TASK TO COMPLETE:
Beneath this instruction is a listing; print exactly the lines in it starting at the line that contains "gray throw blanket on chair, 6.36 -0.66" and going through the line that contains "white column, 6.47 -0.02".

§

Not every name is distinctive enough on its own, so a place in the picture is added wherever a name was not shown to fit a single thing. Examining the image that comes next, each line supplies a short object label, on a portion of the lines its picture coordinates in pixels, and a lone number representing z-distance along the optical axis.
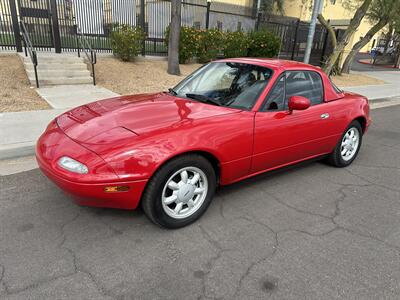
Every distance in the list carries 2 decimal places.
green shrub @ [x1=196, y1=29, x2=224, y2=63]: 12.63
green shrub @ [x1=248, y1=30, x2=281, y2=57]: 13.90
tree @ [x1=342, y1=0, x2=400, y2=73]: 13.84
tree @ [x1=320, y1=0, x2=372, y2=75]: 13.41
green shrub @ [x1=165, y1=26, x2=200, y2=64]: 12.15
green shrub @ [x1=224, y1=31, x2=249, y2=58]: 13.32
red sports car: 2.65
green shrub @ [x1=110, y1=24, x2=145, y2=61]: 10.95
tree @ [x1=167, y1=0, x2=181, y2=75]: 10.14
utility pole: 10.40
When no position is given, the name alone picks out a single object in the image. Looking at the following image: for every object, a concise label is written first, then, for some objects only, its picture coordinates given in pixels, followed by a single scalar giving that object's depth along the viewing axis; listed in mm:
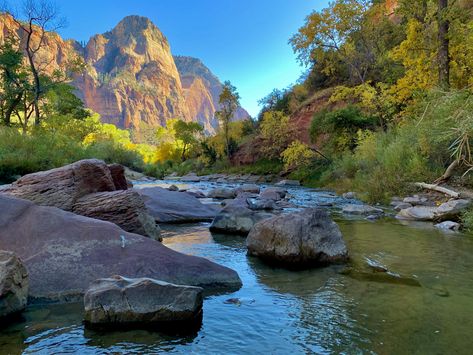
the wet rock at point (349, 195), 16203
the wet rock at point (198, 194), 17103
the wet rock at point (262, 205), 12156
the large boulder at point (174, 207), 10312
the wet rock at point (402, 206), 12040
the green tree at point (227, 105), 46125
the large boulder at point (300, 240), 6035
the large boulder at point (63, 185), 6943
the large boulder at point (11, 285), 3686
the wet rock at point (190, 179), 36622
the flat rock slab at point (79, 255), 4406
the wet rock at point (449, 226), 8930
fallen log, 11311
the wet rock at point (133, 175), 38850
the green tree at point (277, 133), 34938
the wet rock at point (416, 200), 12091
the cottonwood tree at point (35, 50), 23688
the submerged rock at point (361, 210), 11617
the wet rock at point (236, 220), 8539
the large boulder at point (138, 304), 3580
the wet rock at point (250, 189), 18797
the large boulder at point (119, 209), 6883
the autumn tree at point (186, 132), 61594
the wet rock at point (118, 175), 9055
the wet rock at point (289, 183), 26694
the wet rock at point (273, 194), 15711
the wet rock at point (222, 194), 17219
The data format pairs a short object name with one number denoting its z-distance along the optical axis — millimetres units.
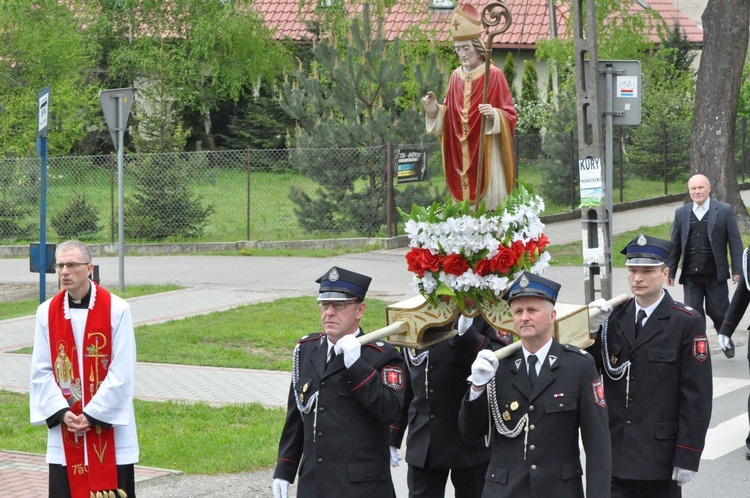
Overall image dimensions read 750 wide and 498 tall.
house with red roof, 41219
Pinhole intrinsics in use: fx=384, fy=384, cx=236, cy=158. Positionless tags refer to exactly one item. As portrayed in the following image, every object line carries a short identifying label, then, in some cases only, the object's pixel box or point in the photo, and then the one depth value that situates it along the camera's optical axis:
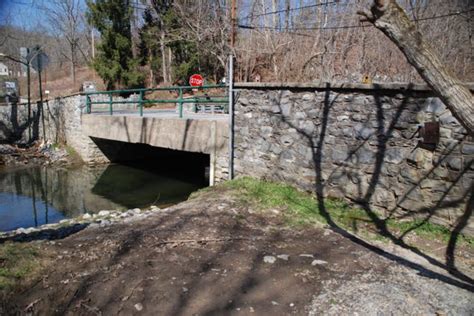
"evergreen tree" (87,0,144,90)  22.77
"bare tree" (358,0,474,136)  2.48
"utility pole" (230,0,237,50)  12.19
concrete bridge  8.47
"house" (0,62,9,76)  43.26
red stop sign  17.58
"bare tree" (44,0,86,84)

§

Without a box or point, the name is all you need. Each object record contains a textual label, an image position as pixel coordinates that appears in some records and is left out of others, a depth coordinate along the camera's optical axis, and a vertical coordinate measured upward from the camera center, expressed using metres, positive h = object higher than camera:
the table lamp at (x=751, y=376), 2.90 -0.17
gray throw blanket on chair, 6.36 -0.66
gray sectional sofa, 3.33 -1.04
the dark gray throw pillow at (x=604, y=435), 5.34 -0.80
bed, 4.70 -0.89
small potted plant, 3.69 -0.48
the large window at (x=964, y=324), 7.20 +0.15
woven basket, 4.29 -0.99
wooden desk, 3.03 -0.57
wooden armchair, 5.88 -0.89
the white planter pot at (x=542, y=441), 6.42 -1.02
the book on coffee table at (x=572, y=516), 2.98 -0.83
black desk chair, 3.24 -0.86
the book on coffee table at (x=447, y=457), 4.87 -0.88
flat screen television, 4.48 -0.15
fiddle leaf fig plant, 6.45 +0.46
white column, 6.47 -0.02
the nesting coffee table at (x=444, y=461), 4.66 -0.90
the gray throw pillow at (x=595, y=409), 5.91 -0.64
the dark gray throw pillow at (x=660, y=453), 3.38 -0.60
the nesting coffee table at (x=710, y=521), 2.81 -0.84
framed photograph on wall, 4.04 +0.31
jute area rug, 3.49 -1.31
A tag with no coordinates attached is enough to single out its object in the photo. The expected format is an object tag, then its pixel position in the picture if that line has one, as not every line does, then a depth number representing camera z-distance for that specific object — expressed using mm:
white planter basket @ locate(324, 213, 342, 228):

§

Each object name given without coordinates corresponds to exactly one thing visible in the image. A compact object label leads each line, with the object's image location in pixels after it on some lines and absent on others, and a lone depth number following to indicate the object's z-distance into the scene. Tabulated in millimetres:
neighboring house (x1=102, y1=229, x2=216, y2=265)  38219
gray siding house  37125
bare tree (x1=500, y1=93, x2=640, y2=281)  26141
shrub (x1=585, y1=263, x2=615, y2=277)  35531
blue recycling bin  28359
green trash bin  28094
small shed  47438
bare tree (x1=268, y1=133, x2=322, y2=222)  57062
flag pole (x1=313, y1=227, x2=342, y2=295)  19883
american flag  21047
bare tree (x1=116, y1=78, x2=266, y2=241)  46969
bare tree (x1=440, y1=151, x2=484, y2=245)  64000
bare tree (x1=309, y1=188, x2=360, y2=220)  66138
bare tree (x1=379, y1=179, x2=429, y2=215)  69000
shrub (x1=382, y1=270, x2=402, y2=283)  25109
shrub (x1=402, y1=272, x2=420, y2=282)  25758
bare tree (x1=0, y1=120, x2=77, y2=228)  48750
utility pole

§

TASK ANSWER:
gray throw blanket on chair, 6.36 -0.66
gray sectional sofa, 3.33 -1.04
the dark gray throw pillow at (x=604, y=435), 5.34 -0.80
bed, 4.70 -0.89
small potted plant, 3.69 -0.48
the large window at (x=964, y=324), 7.20 +0.15
woven basket, 4.29 -0.99
wooden desk, 3.03 -0.57
wooden armchair, 5.88 -0.89
the white planter pot at (x=542, y=441), 6.42 -1.02
the book on coffee table at (x=572, y=516), 2.98 -0.83
black desk chair, 3.24 -0.86
the book on coffee table at (x=447, y=457), 4.87 -0.88
flat screen television, 4.48 -0.15
fiddle leaf fig plant, 6.45 +0.46
white column, 6.47 -0.02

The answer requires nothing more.